| EXCERPTED PASSAGE |
++++++

Now, $f^2(x) = f(f(x)) = \frac{f(x)-1}{f(x)+1} = \frac{\frac{x-1}{x+1}-1}{\frac{x-1}{x+1} + 1} = -1/x$

$f^3(x) =f(f^2(x) = f(-1/x) = \frac{-x-1}{x-1}$

$f^4(x) = f(f^3(x) = \frac{\frac{-x-1}{x-1}-1}{\frac{-x-1}{x-1} + 1} = x$

So, $f^4(x) = x$

It means $f^5(x) = f(x)$ and $f^6(x) = f^2(x)$ and $f^7(x) = f^3(x)$ and $f^8(x) = f^4(x) = x$

Now, observe the pattern, $f^4(x) = f^8(x) = f^{12}(x) = ......= f^{4k}(x) = x$ where $k\in I^+$

So, $f^{100}(x) = x$ which implies $f^{100}(10) = 10$

1
Thanks.
1
This was a beautiful question.

Looked so tough :D
0
Copy that in the answer part as you have fully answered it.

++++++

| DIRECTIVE A |
Reproduce word for word the lines of the listing from the line containing "Rendered at 1500 by 844 pixels." through the end of the listing, including both ends.

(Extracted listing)
++++++

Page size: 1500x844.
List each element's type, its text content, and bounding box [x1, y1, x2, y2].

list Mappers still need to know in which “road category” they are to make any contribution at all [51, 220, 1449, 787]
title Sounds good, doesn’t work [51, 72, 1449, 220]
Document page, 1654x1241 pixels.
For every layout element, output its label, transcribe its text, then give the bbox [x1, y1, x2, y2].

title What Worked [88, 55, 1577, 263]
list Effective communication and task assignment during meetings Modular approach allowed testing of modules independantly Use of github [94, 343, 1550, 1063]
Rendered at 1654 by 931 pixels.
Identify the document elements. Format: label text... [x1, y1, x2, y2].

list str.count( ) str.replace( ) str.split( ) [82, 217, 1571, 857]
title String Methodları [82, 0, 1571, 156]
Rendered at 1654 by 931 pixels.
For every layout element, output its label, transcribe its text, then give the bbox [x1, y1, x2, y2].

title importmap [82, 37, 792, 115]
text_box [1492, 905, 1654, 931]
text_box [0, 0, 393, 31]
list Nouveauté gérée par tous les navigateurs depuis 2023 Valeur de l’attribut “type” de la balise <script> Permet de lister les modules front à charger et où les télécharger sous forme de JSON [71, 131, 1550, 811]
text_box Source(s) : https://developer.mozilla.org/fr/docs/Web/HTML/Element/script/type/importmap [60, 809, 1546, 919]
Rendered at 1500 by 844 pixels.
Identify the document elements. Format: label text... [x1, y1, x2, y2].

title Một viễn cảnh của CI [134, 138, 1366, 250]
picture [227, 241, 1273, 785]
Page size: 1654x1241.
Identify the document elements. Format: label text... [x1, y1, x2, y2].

++++++

| DIRECTIVE B |
Print, character for character, the part of the thread on repeated function composition between "It means $f^5(x)" and "fully answered it.", inclusive.

| EXPECTED ANSWER A |
Rendered at 1500 by 844 pixels.
Identify the document elements. Format: label text... [x1, y1, x2, y2].

title Một viễn cảnh của CI [134, 138, 1366, 250]
picture [227, 241, 1273, 785]
Page size: 1654x1241.
Identify the document elements. Format: label text... [x1, y1, x2, y2].

| EXPECTED ANSWER B |
It means $f^5(x) = f(x)$ and $f^6(x) = f^2(x)$ and $f^7(x) = f^3(x)$ and $f^8(x) = f^4(x) = x$

Now, observe the pattern, $f^4(x) = f^8(x) = f^{12}(x) = ......= f^{4k}(x) = x$ where $k\in I^+$

So, $f^{100}(x) = x$ which implies $f^{100}(10) = 10$

1
Thanks.
1
This was a beautiful question.

Looked so tough :D
0
Copy that in the answer part as you have fully answered it.